With a case diameter of 44.25mm it is certainly not an extremely big watch for these days, but when compared to the Speedmaster Professional, it differs a bit more than 2mm. The height of the case depends on the case material. This watch is available in stainless steel, 18ct orange(!) gold and platinum. Height is 15.60mm for the stainless steel model and 15.80 for the orange gold and platinum model. The bracelet is a bit larger – or wider – than we are used to. The space between the lugs of the watch is 21mm and it tapers down to 18mm at the clasp. Keep that in mind if you want to put on a custom made strap.
The platinum version has a black enamel dial and the orange gold version has a black ceramic dial, the stainless steel version has the black bevelled dial similar to the Speedmaster Professional ‘Moonwatch’.
Personally, I think Omega succeeded in their mission for a Speedmaster with an in-house co-axial column-wheel chronograph movement. It is not a Speedmaster Professional and certainly no replacement for their icon timepiece. In that aspect, it is a piece of craftsmanship that clearly demonstrates where and what Omega is about these days.

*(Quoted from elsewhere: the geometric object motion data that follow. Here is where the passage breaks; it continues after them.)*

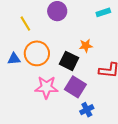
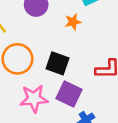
orange star: (86, 46) -> (73, 22), moved

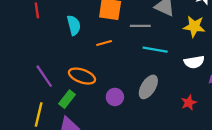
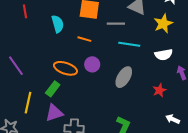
yellow star: (194, 26) -> (163, 24), turned -30
orange line: (104, 43) -> (84, 39), turned 32
purple line: (44, 76) -> (16, 66), moved
purple circle: (115, 97) -> (92, 64), moved

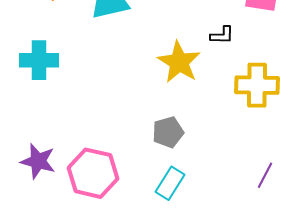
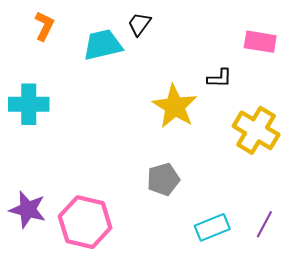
yellow cross: (257, 85) -> (256, 130), turned 30
cyan rectangle: (170, 183) -> (212, 227), moved, turned 36

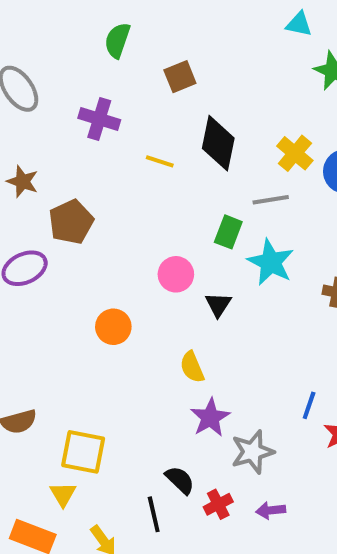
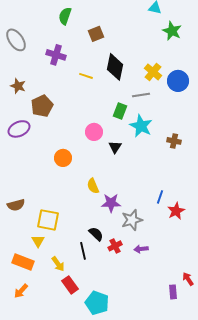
yellow semicircle: (192, 367) -> (93, 186), moved
purple star: (210, 418) -> (111, 203), turned 30

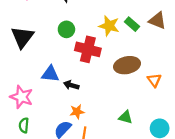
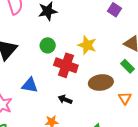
green rectangle: (132, 24) -> (127, 66), moved
black arrow: (71, 85) -> (65, 100), moved

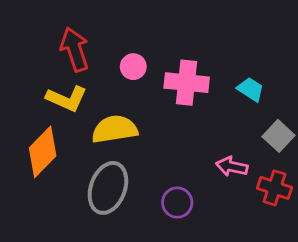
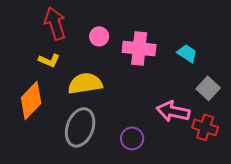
yellow L-shape: (67, 99) -> (49, 60), size x0.7
pink arrow: (232, 167) -> (173, 111), size x1.4

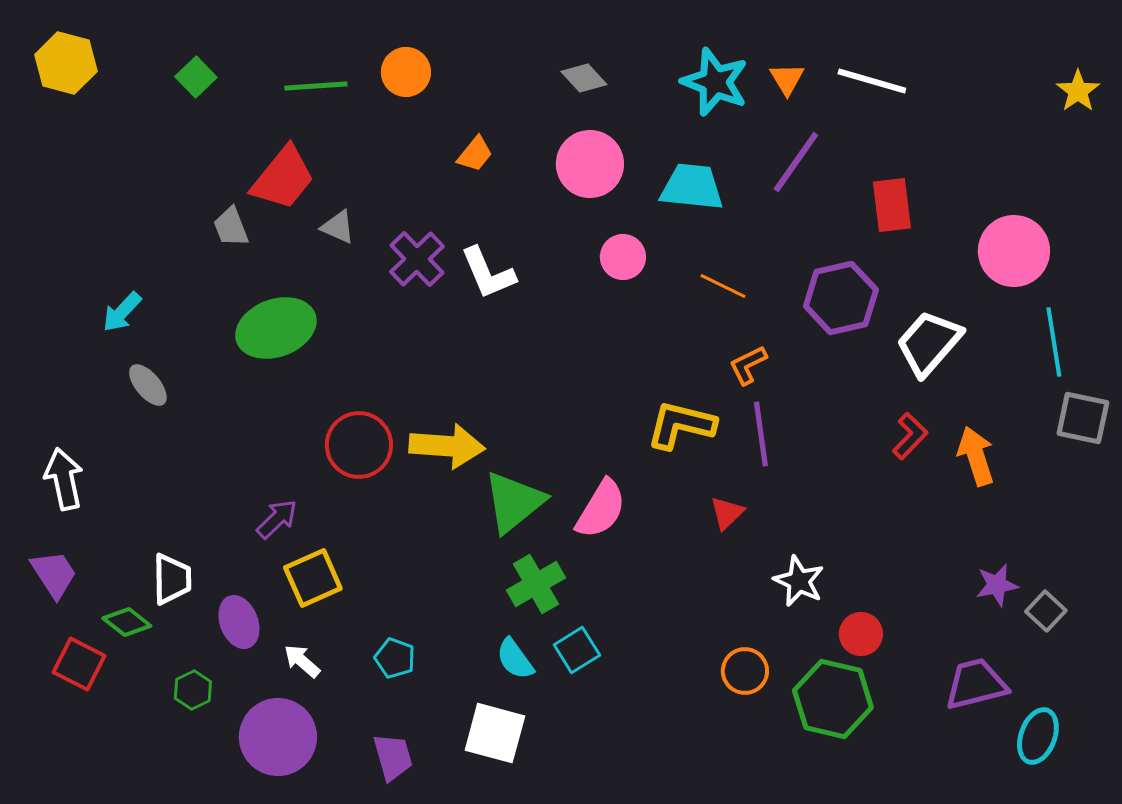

I could definitely own a stainless steel Speedmaster Co-Axial Chronograph besides my vintage Speedmaster Professional, for daily use and wear. The date window comes in handy and the size would suit me perfectly. The only thing I would have to get used to, is the fact that the hour and minute totalizators are combined in one sub dial.
Prices start at 7.300,- CHF for the stainless steel model.